**Passage shown**
++++
Early root growth is one of the functions of the apical meristem located near the tip of the root. The meristem cells more or less continuously divide, producing more meristem, root cap cells (these are sacrificed to protect the meristem), and undifferentiated root cells. The latter become the primary tissues of the root, first undergoing elongation, a process that pushes the root tip forward in the growing medium. Gradually these cells differentiate and mature into specialized cells of the root tissues.

Growth from apical meristems is known as primary growth, which encompasses all elongation.
Secondary growth encompasses all growth in diameter, a major component of woody plant tissues and many nonwoody plants. For example, storage roots of sweet potato have secondary growth but are not woody. Secondary growth occurs at the lateral meristems, namely the vascular cambium and cork cambium. The former forms secondary xylem and secondary phloem, while the latter forms the periderm.
++++
**Exercise objective**
Reproduce the passage on root growth from "Early root growth" up to and including "the root tissues.", switching "growing medium" to "soil".
++++
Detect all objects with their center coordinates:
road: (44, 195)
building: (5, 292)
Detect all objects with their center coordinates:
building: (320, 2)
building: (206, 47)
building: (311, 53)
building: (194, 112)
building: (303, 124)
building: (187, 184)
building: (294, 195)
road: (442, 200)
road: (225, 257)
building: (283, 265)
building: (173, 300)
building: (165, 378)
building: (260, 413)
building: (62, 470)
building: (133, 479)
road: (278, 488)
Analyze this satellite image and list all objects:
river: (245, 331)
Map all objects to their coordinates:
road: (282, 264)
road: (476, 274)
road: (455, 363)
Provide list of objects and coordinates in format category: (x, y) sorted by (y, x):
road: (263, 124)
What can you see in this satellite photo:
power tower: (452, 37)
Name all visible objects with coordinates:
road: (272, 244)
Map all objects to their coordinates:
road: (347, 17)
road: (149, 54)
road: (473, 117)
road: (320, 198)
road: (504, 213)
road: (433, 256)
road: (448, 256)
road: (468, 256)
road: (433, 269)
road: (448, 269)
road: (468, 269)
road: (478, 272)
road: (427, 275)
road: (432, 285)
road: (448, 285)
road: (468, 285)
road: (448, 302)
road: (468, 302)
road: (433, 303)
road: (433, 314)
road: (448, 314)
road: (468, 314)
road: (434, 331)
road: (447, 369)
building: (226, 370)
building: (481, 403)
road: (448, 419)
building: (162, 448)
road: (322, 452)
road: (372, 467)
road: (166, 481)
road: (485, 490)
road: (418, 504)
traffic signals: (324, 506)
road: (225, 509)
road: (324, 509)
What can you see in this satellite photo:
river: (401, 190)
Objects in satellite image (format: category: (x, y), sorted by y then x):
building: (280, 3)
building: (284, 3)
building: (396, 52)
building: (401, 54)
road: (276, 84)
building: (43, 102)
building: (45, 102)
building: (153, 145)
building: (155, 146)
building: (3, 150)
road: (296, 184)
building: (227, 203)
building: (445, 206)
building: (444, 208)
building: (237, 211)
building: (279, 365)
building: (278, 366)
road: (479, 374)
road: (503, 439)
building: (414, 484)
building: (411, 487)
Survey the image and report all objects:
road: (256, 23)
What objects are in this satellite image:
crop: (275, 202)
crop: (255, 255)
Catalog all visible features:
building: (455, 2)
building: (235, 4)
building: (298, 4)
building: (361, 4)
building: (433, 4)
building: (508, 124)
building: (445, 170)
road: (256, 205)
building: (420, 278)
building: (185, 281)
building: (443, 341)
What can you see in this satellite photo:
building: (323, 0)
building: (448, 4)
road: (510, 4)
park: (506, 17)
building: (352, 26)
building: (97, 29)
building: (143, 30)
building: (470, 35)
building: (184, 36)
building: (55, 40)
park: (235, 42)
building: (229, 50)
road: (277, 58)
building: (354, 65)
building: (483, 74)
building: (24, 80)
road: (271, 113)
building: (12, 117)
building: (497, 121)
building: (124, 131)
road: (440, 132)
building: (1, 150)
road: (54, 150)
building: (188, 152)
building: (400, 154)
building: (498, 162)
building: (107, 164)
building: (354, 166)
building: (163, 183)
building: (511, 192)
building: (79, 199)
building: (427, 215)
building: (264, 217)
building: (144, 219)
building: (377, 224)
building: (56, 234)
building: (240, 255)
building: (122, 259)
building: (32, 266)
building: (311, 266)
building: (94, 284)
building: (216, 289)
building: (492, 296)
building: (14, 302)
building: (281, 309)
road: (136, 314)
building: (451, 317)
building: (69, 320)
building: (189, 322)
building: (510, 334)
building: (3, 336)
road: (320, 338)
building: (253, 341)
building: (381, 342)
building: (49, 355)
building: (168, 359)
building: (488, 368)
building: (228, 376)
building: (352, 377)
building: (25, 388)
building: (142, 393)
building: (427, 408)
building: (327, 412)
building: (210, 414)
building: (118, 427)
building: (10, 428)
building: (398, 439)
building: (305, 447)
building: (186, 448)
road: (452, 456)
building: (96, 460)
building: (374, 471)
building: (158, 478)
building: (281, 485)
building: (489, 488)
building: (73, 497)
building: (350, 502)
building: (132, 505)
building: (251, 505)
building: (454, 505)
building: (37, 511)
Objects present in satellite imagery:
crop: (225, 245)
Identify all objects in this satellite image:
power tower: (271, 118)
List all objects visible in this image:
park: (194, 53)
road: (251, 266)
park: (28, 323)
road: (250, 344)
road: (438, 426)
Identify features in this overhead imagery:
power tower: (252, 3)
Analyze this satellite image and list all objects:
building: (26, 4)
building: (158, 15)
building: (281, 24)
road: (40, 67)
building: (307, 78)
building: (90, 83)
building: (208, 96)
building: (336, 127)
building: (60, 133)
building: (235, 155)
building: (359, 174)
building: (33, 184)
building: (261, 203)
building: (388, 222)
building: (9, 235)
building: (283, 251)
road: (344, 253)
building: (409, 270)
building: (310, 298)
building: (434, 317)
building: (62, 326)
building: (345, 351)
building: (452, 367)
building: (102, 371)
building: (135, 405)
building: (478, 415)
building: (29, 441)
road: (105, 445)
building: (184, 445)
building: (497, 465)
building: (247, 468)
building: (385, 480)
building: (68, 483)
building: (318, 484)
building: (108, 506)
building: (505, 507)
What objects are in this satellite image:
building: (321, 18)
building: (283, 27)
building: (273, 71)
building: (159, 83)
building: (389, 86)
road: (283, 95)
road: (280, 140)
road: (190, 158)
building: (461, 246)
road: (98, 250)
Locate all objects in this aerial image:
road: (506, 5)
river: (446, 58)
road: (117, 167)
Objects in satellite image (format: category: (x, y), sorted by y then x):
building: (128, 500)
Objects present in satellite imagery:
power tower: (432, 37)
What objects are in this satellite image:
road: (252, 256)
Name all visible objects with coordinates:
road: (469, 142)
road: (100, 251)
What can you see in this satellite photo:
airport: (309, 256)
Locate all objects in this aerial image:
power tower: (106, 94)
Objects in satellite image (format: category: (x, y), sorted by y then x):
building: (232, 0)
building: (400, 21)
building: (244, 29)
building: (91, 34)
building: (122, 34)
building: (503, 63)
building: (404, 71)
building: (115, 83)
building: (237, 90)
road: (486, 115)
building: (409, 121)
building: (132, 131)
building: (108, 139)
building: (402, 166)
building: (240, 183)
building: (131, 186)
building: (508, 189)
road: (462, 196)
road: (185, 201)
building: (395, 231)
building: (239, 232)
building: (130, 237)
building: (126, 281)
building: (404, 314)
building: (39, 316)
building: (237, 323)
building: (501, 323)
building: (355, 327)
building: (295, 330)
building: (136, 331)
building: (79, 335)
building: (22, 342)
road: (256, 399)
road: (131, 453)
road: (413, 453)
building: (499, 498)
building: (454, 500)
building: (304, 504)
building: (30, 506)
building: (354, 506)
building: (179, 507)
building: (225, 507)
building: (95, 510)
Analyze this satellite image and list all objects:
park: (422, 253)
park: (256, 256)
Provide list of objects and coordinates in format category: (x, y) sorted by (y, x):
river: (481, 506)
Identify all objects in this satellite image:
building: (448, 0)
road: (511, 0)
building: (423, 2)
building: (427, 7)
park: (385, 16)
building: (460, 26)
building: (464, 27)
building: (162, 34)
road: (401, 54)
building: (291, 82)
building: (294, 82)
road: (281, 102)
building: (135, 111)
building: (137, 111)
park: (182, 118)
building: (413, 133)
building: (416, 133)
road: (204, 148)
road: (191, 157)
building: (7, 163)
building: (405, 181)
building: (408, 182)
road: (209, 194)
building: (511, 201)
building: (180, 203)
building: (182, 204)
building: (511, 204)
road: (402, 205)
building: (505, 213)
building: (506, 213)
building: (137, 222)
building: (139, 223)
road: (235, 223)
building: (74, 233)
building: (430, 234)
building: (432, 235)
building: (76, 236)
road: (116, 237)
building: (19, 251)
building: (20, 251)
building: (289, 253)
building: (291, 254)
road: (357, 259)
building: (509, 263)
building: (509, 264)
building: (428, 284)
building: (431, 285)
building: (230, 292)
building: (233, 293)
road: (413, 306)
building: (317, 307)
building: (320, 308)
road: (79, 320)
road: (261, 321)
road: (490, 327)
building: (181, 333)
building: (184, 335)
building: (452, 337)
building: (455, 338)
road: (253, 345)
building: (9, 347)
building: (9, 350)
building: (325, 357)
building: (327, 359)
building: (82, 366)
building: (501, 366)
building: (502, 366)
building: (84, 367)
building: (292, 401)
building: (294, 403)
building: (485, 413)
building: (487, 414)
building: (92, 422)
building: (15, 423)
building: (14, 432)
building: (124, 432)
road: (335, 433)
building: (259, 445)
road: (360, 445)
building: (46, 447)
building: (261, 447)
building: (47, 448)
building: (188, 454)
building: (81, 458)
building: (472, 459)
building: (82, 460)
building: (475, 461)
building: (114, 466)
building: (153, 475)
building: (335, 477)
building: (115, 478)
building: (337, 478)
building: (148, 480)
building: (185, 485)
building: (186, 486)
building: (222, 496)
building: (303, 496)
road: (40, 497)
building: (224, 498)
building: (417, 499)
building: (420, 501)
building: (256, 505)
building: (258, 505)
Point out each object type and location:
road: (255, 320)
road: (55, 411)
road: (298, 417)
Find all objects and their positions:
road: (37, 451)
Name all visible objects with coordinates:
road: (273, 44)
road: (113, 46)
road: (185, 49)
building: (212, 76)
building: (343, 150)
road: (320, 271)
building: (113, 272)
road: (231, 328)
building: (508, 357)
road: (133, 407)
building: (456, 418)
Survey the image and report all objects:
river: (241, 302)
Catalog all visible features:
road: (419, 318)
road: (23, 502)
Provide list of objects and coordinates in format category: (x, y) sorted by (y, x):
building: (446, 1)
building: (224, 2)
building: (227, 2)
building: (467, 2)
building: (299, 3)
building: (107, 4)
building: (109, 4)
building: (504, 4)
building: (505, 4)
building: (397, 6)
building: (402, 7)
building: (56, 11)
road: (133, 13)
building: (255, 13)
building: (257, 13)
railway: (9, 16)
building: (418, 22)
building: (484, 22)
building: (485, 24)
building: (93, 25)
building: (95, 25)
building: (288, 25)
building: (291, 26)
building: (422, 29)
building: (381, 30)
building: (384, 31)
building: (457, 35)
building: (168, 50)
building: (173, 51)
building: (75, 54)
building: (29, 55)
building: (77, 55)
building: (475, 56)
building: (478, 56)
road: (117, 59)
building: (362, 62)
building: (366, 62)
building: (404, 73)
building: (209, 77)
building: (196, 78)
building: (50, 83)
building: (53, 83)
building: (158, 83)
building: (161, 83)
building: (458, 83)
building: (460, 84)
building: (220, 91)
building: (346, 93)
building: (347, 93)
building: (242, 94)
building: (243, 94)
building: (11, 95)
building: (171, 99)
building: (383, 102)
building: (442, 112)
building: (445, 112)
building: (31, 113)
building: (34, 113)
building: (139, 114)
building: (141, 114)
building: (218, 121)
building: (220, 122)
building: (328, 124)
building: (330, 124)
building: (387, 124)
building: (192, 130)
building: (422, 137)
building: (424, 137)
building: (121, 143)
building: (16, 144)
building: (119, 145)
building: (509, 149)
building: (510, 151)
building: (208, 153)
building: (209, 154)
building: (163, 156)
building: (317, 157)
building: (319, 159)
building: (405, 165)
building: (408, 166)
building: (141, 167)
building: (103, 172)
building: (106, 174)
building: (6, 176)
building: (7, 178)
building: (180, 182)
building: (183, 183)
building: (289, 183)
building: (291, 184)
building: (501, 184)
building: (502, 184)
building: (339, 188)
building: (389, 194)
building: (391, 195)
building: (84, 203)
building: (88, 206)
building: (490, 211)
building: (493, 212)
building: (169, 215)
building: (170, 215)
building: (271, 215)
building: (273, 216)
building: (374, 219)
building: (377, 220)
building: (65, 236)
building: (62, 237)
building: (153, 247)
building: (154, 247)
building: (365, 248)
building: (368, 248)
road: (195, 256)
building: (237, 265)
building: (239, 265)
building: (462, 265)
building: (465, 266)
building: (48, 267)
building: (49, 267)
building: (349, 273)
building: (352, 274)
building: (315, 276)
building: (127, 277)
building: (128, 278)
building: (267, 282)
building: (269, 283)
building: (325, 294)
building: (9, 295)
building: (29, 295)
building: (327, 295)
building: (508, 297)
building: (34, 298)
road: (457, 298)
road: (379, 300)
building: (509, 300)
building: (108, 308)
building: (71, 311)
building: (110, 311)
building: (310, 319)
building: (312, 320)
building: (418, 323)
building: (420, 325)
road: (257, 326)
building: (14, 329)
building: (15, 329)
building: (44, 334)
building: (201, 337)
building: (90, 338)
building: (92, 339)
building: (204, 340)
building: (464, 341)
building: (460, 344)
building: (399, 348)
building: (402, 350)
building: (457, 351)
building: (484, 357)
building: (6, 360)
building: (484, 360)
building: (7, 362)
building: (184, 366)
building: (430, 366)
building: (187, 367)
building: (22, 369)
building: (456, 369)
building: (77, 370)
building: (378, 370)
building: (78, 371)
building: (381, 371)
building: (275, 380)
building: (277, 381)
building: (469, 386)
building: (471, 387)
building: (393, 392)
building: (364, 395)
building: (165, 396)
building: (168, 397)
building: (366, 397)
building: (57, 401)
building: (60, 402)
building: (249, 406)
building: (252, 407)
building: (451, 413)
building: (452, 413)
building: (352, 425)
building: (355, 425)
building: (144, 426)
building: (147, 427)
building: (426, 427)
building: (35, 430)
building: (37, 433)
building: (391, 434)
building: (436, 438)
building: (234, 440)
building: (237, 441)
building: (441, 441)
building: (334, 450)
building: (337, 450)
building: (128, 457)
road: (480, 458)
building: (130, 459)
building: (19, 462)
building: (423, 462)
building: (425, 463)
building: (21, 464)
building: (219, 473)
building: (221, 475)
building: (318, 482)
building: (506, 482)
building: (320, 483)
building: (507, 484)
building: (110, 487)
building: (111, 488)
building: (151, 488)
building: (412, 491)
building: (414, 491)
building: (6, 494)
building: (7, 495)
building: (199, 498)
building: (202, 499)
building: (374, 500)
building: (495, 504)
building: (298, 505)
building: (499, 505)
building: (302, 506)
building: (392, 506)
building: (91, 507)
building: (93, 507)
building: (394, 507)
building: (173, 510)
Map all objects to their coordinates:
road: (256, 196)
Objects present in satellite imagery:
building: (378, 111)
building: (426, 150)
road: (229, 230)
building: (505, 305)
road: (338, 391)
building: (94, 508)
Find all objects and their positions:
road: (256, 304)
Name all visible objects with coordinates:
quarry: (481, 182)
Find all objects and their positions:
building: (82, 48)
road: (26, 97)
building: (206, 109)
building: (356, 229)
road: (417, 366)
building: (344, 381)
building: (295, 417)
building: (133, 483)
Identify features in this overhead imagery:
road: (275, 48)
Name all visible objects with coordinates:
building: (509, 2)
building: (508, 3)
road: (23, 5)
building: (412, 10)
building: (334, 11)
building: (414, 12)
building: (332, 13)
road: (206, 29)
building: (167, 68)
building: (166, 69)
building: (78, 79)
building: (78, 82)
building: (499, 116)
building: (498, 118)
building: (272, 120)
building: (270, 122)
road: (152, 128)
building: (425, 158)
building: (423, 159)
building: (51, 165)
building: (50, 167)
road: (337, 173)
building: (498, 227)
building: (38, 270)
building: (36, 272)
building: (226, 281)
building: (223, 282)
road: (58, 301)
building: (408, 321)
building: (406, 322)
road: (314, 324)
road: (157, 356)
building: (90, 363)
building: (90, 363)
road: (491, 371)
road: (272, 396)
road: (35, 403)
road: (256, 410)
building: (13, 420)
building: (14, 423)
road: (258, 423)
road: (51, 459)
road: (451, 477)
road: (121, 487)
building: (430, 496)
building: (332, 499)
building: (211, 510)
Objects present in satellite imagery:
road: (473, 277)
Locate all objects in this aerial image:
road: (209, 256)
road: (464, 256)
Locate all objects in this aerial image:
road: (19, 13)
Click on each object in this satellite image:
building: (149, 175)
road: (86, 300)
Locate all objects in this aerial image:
++++
**Task response**
Early root growth is one of the functions of the apical meristem located near the tip of the root. The meristem cells more or less continuously divide, producing more meristem, root cap cells (these are sacrificed to protect the meristem), and undifferentiated root cells. The latter become the primary tissues of the root, first undergoing elongation, a process that pushes the root tip forward in the soil. Gradually these cells differentiate and mature into specialized cells of the root tissues.